- WORK TO BE COMPLETED -
Rewrite the listing below, substituting "회사 소개" for "ABOUT US" throughout and leaving everything else unchanged. Omit the pictures from your answer.

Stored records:
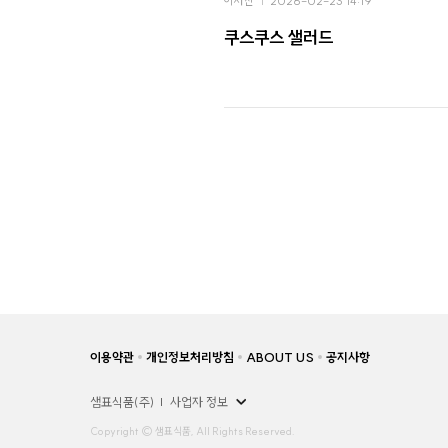
이서진
2026-02-23 14:19
쿠스쿠스 샐러드
이용약관
개인정보처리방침
ABOUT US
공지사항
샘표식품(주)
사업자 정보
Copyright © 샘표식품, All Rights Reserved.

- FINISHED TASK -
이서진
2026-02-23 14:19
쿠스쿠스 샐러드
이용약관
개인정보처리방침
회사 소개
공지사항
샘표식품(주)
사업자 정보
Copyright © 샘표식품, All Rights Reserved.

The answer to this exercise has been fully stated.